### DATA RECORDS
== Segment start ==

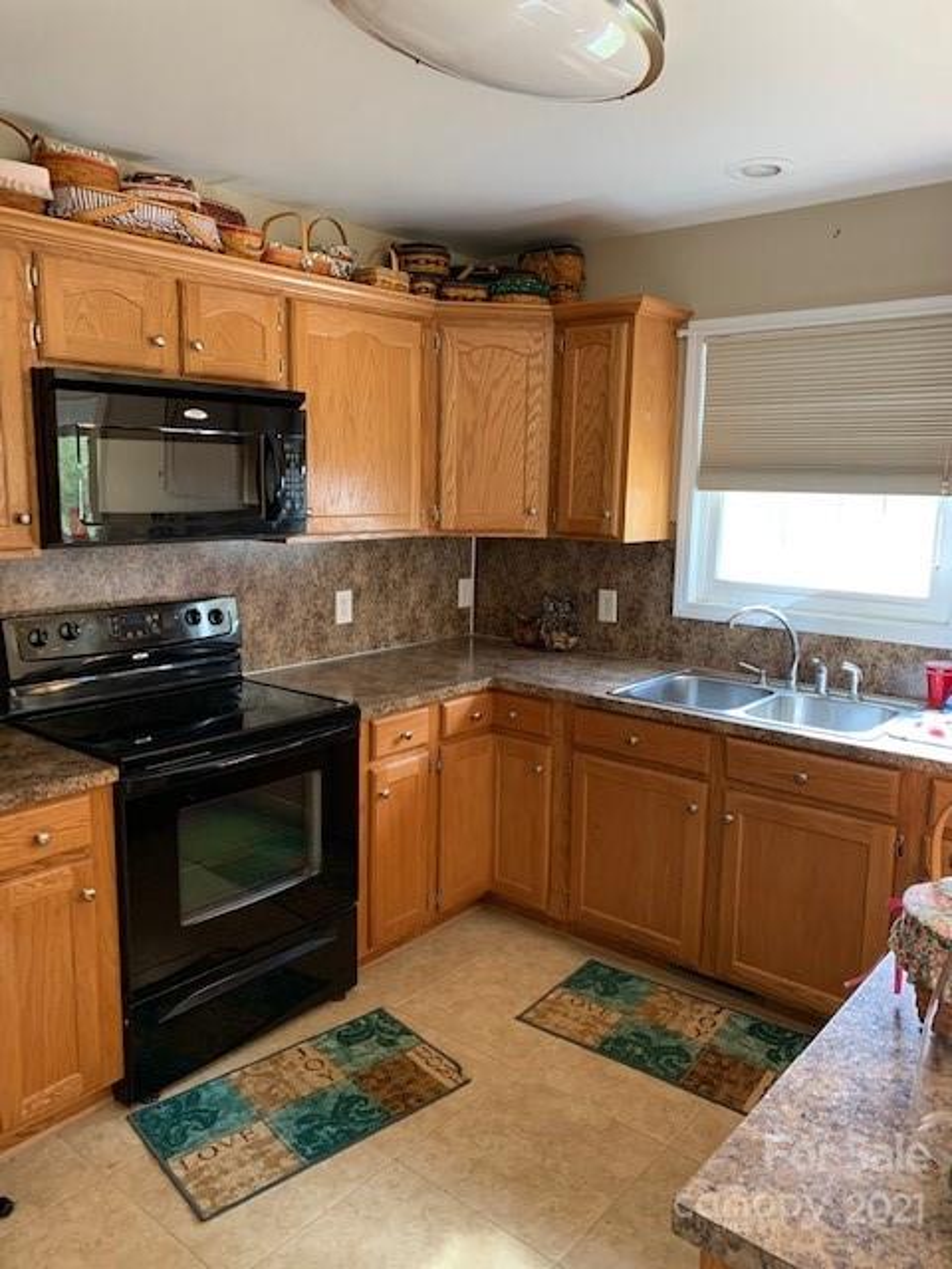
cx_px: 476
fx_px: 953
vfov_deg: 67.3
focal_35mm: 26
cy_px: 634
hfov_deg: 53.1
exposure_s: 1/60
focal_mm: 4.25
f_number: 1.8
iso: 200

== Segment end ==

### WORK REQUIRED
When a picture appears in the material, please pass over it while retyping the rest exactly.

### WRITTEN REPLY
cx_px: 476
fx_px: 953
vfov_deg: 67.3
focal_35mm: 26
cy_px: 634
hfov_deg: 53.1
exposure_s: 1/60
focal_mm: 4.25
f_number: 1.8
iso: 200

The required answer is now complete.